We can get the predicted class and the value for the prediction

In [None]:
target = E.targets[0]
print(target.target, target.score)

The highlighting for each token is stored in a `WeightedSpans` object (specifically the `DocWeightedSpans` object)

In [None]:
weighted_spans = target.weighted_spans
print(weighted_spans)

doc_ws = weighted_spans.docs_weighted_spans[0]
print(doc_ws)

Observe the `document` attribute and `spans`

In [None]:
print(doc_ws.document)
print(doc_ws.spans)

The `document` is the "stringified" version of `tokens`. If you have a custom "tokens -> string" algorithm you may want to set this attribute yourself.

The `spans` object is a list of weights for each character in `document`. We use the indices in `document` string to indicate which characters should be weighted with a specific value.
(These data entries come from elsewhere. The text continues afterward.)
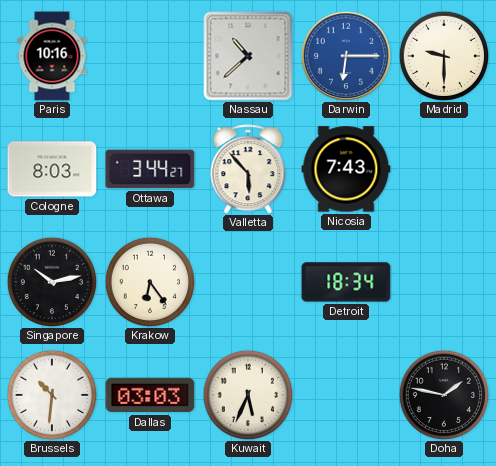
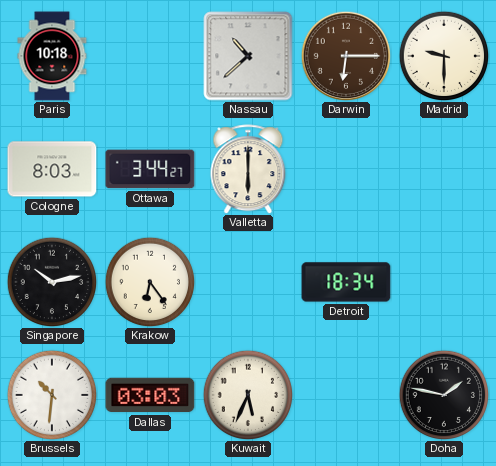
Paris: 10:16 -> 10:18
Darwin dial: blue -> brown
Valletta: 5:53 -> 6:00
Nicosia: 7:43 -> none
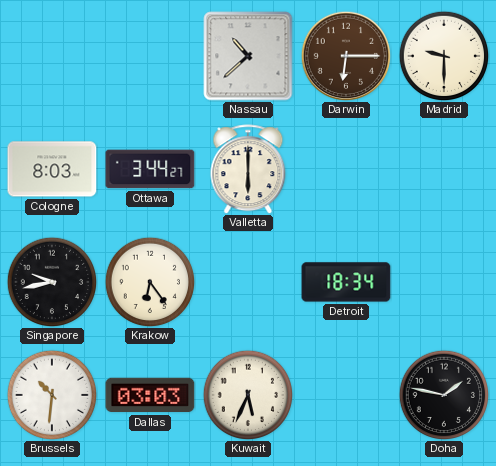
Paris: 10:18 -> none
Singapore: 10:13 -> 9:43
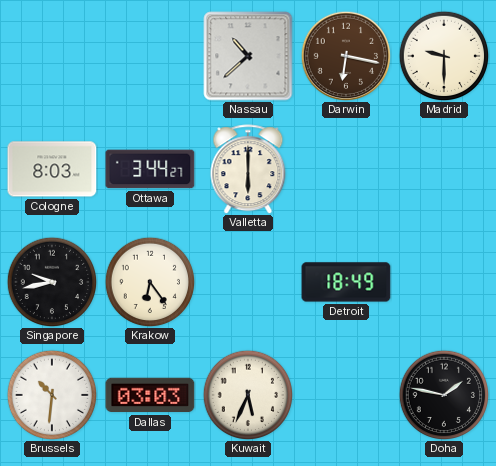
Darwin: 6:15 -> 6:17
Detroit: 18:34 -> 18:49
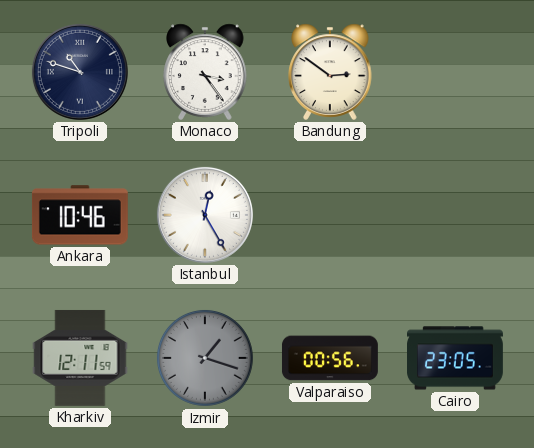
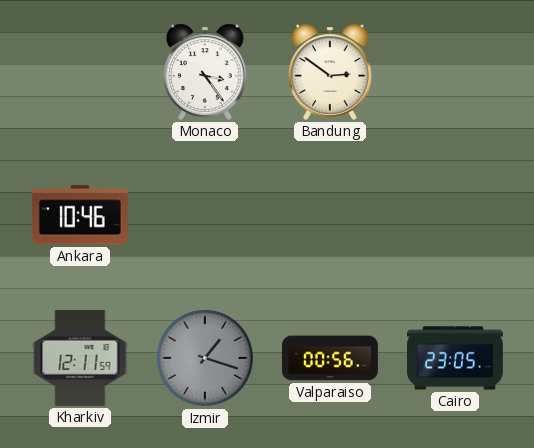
Tripoli: 10:48 -> none
Istanbul: 12:25 -> none
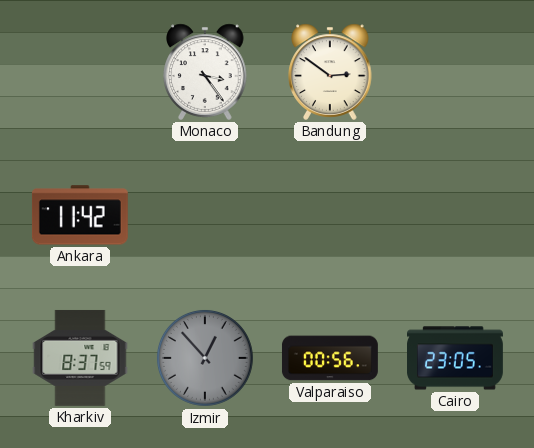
Ankara: 10:46 -> 11:42
Kharkiv: 12:11 -> 8:37
Izmir: 1:18 -> 12:53
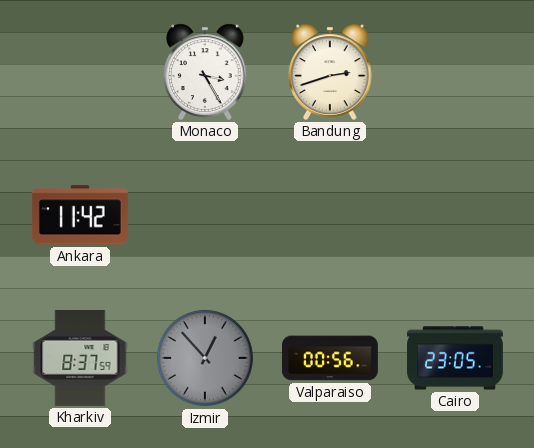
Monaco: 3:24 -> 3:25
Bandung: 2:51 -> 2:42
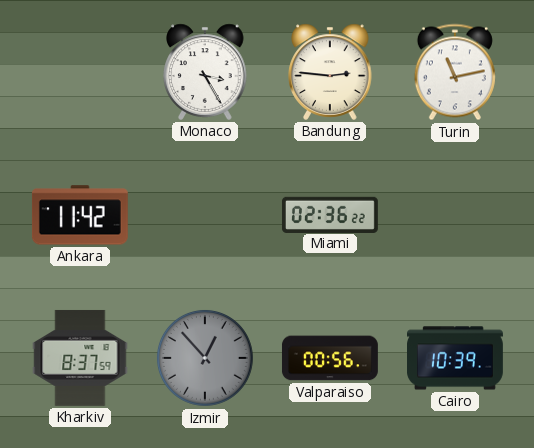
Bandung: 2:42 -> 2:46
Turin: none -> 11:13
Miami: none -> 02:36
Cairo: 23:05 -> 10:39
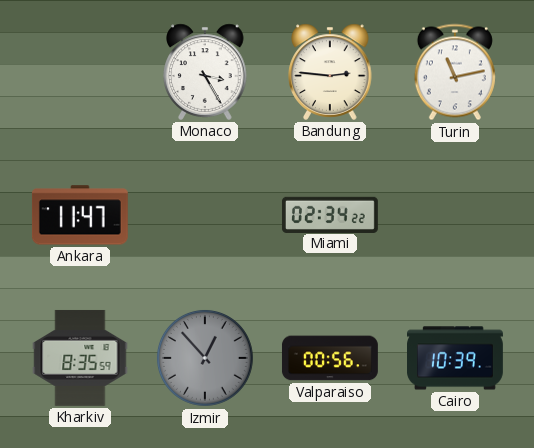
Ankara: 11:42 -> 11:47
Miami: 02:36 -> 02:34
Kharkiv: 8:37 -> 8:35
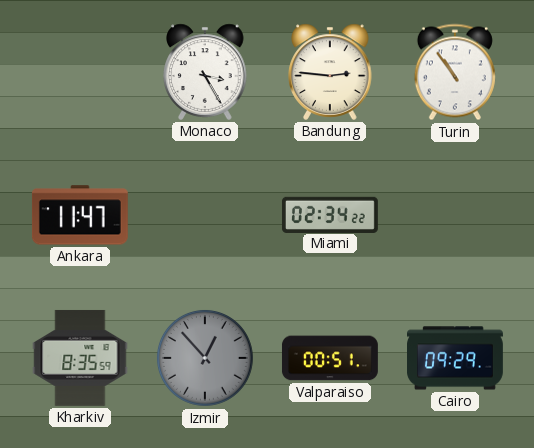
Turin: 11:13 -> 10:54
Valparaiso: 00:56 -> 00:51
Cairo: 10:39 -> 09:29
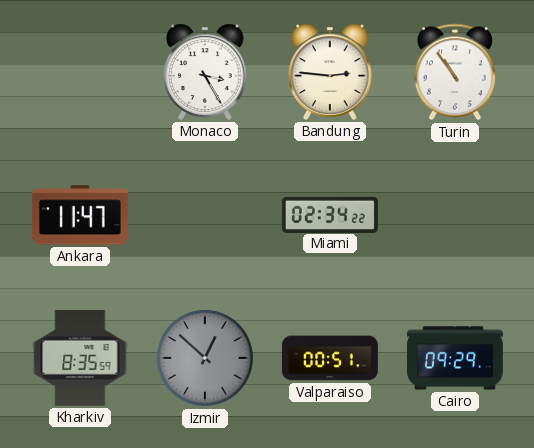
Izmir: 12:53 -> 12:52
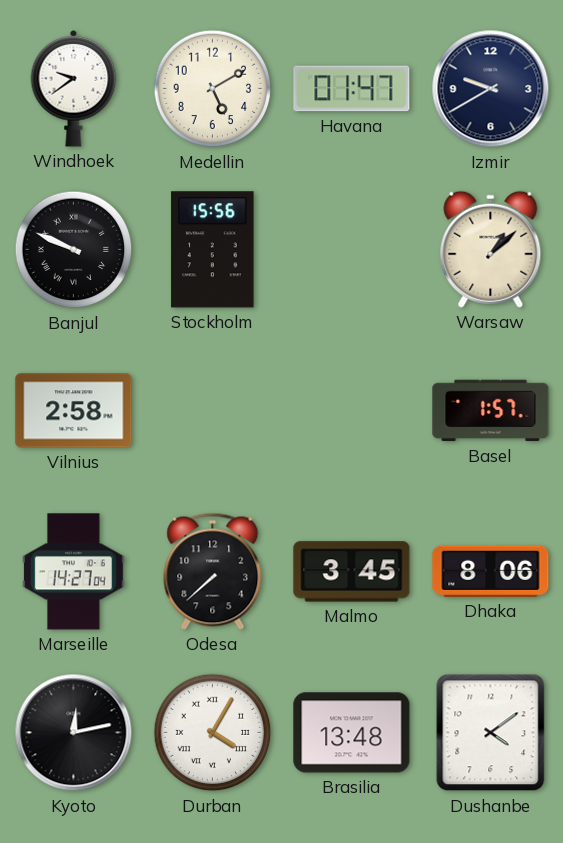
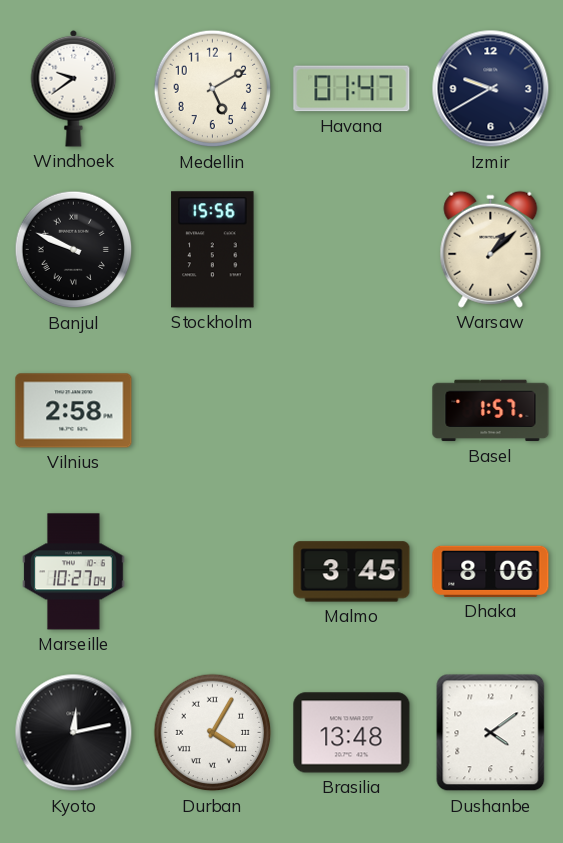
Marseille: 14:27 -> 10:27
Odesa: 7:38 -> none
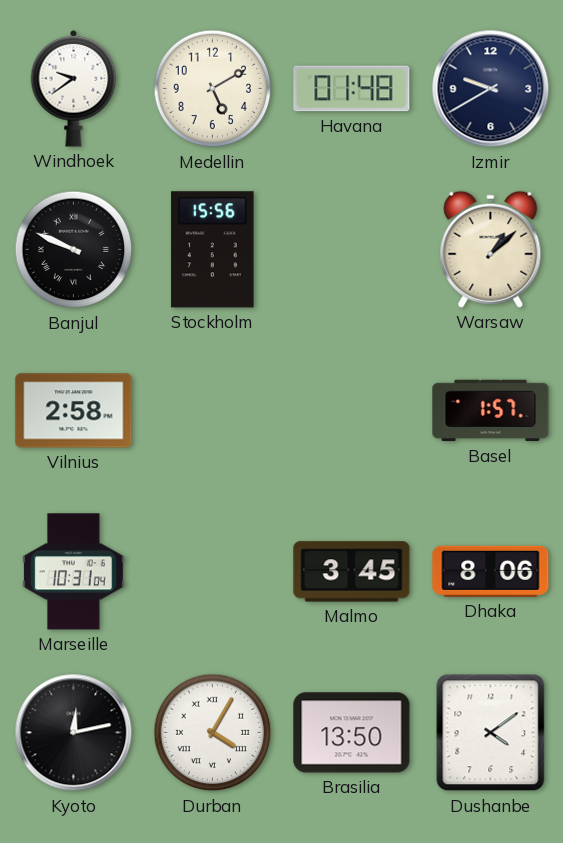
Havana: 01:47 -> 01:48
Marseille: 10:27 -> 10:31
Brasilia: 13:48 -> 13:50
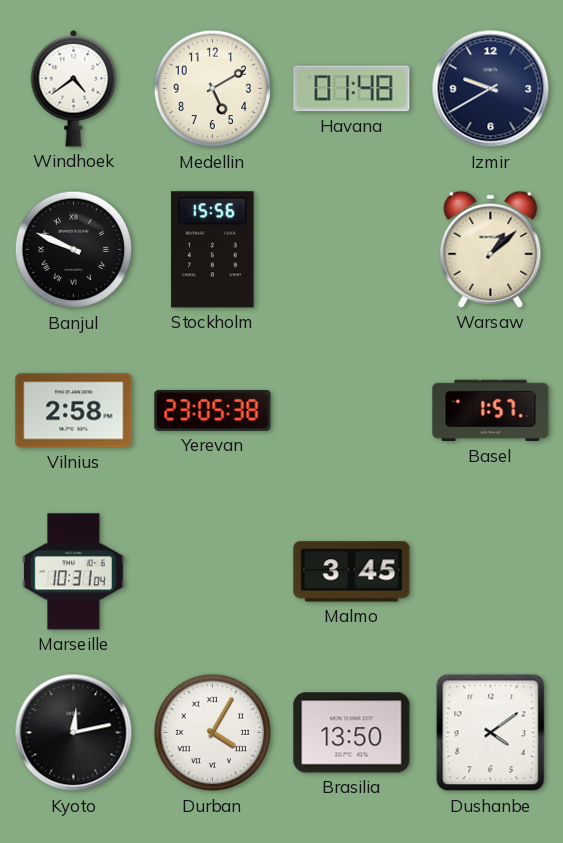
Windhoek: 9:39 -> 4:39
Yerevan: none -> 23:05
Dhaka: 8:06 -> none
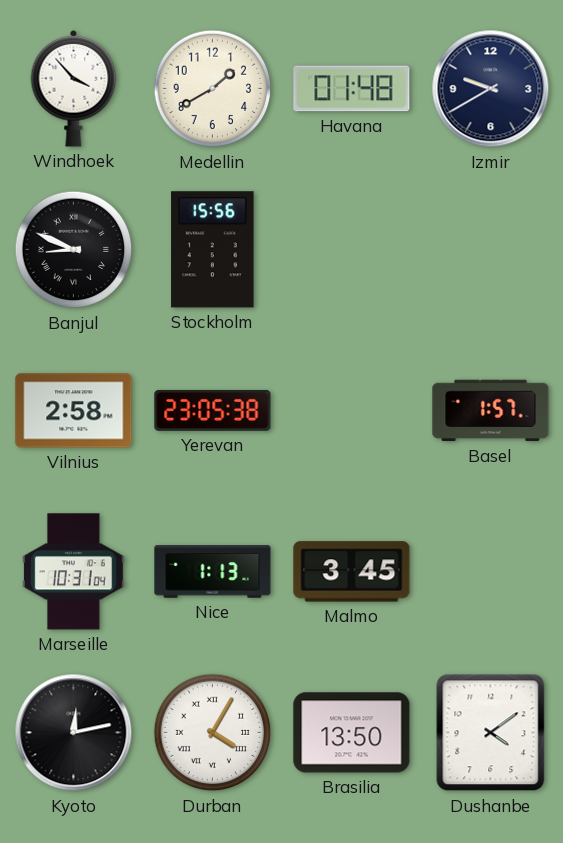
Windhoek: 4:39 -> 3:53
Medellin: 5:10 -> 1:40
Banjul: 9:49 -> 8:49
Warsaw: 1:08 -> none
Nice: none -> 1:13
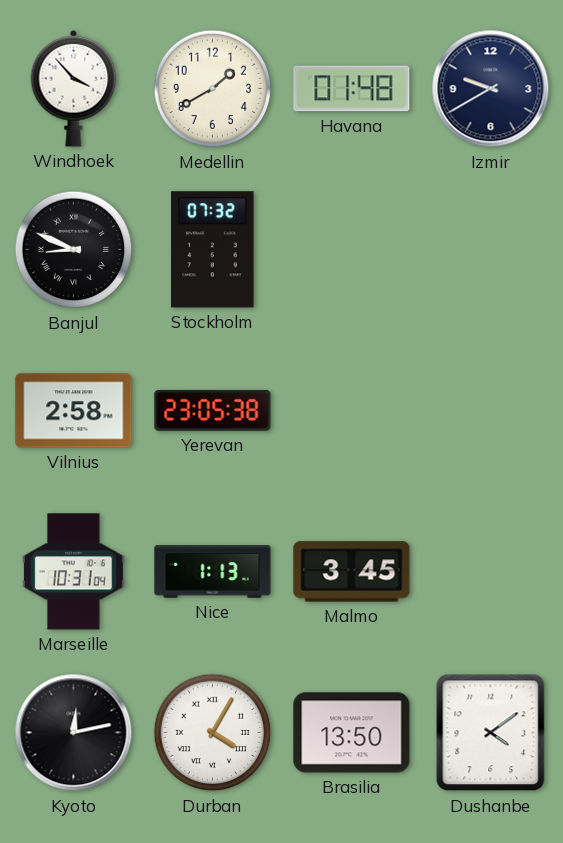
Stockholm: 15:56 -> 07:32
Basel: 1:57 -> none
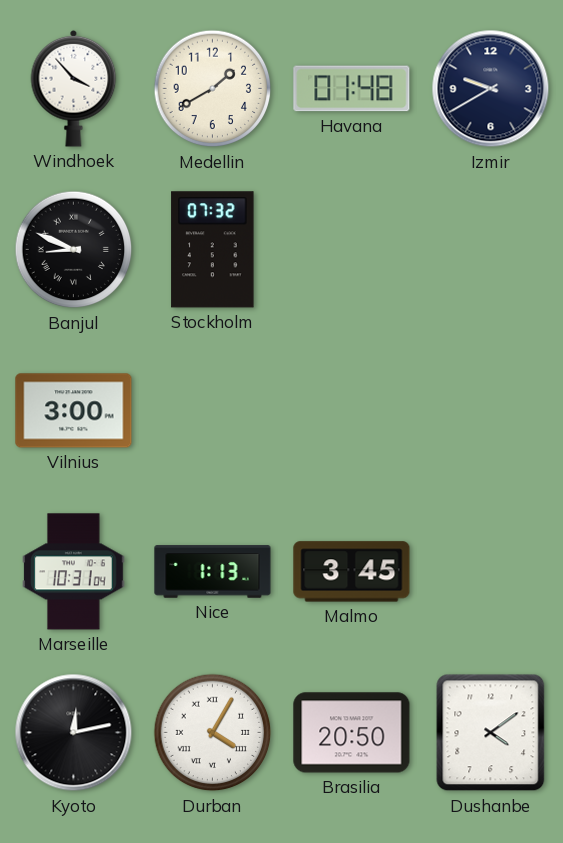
Vilnius: 2:58 -> 3:00
Yerevan: 23:05 -> none
Brasilia: 13:50 -> 20:50
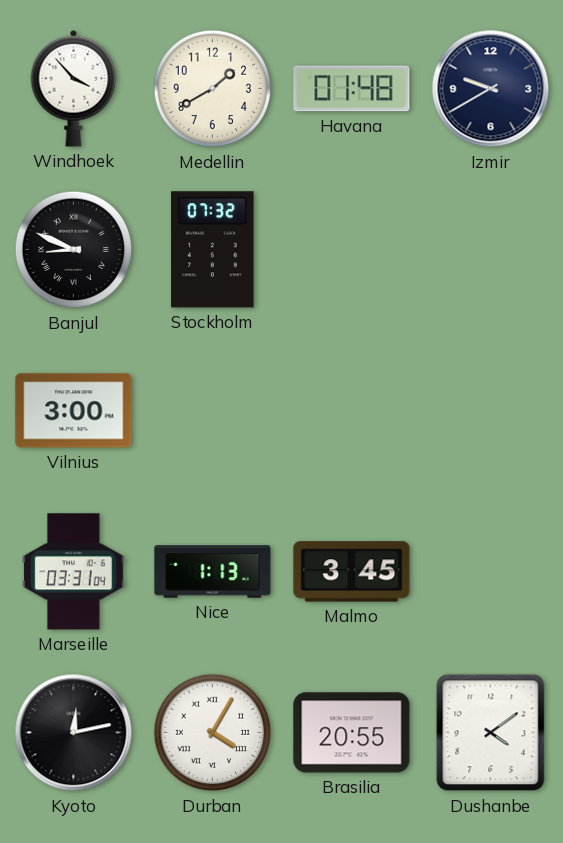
Marseille: 10:31 -> 03:31
Brasilia: 20:50 -> 20:55
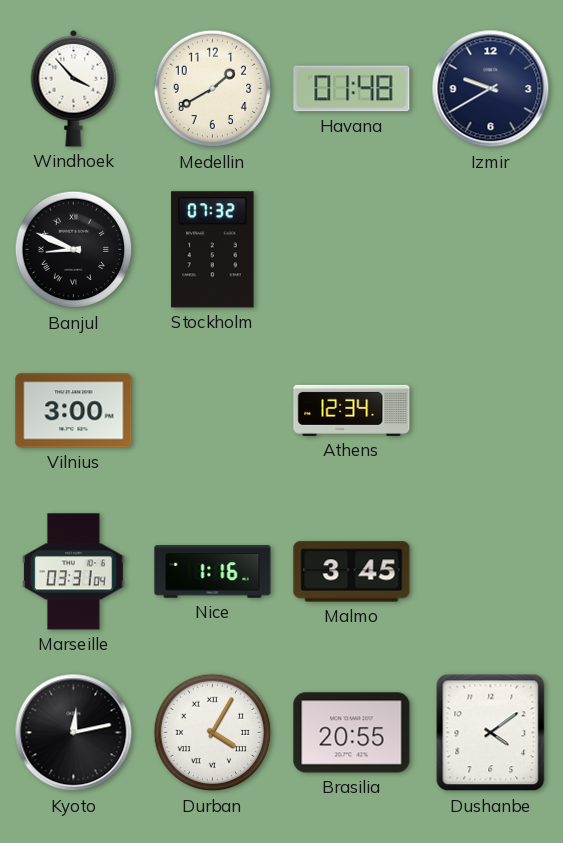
Athens: none -> 12:34
Nice: 1:13 -> 1:16
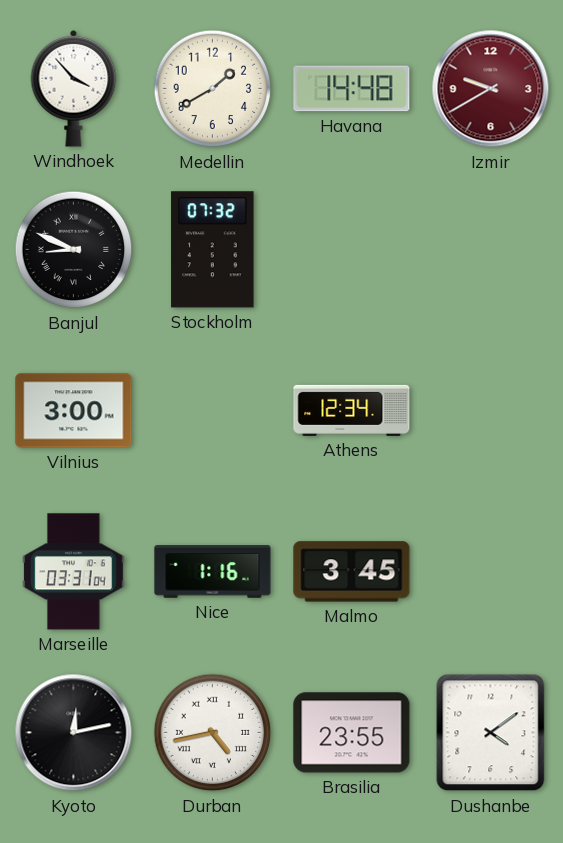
Havana: 01:48 -> 14:48
Izmir dial: navy -> burgundy
Durban: 4:05 -> 4:43
Brasilia: 20:55 -> 23:55
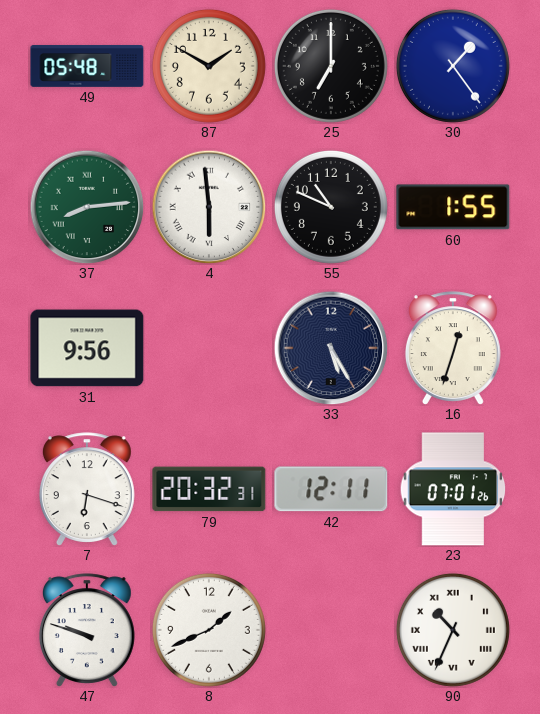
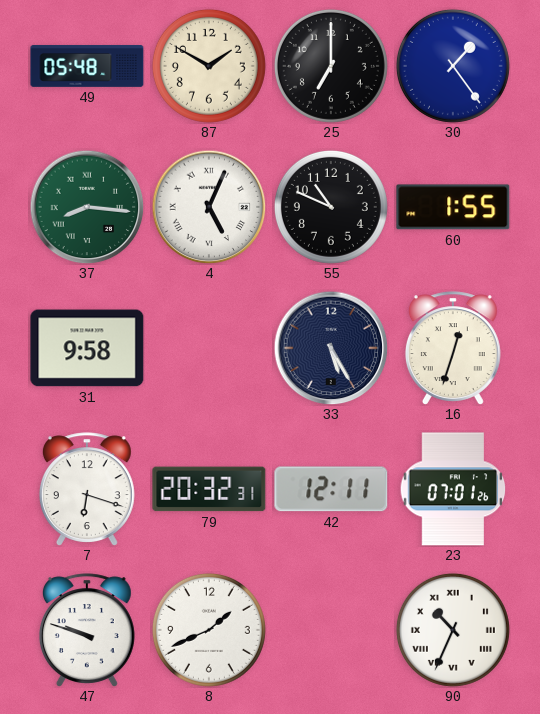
37: 8:14 -> 8:16
4: 5:59 -> 5:04
31: 9:56 -> 9:58
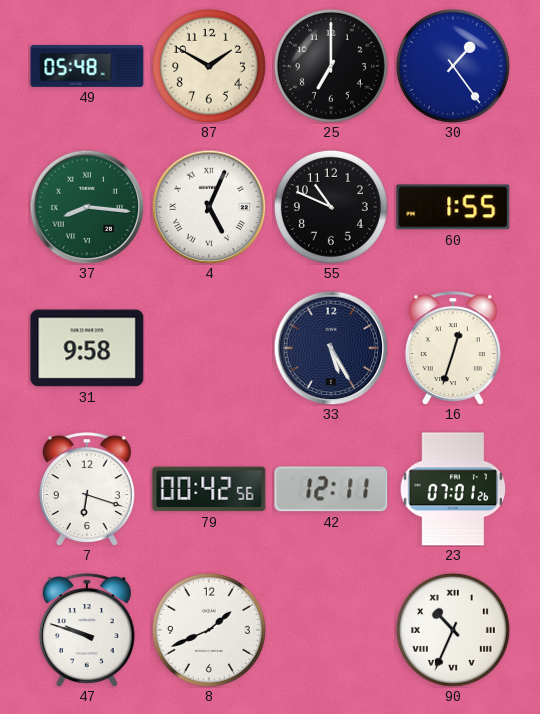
79: 20:32 -> 00:42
The weights come from the `heatmap` object found on each item in `targets`.

In [None]:
heatmap = target.heatmap
print(heatmap)
print(len(heatmap))

print(len(doc_ws.spans))

You can think of this as an array of "importances" in the tokens array (after padding is removed).

Let's format this. HTML formatter is what should be used here.

In [None]:
import eli5.formatters.fields as fields
F = eli5.format_as_html(E, show=fields.WEIGHTS)

We pass a `show` argument to not display the method name or its description (Grad-CAM). See `eli5.format_as_html()` for a list of all supported arguments.

The output is an HTML-encoded string.

In [None]:
repr(F)

Display it in an IPython notebook

In [None]:
display(HTML(F))

## Notes on results

### Multi-label classification

Did not really work according to our manual testing.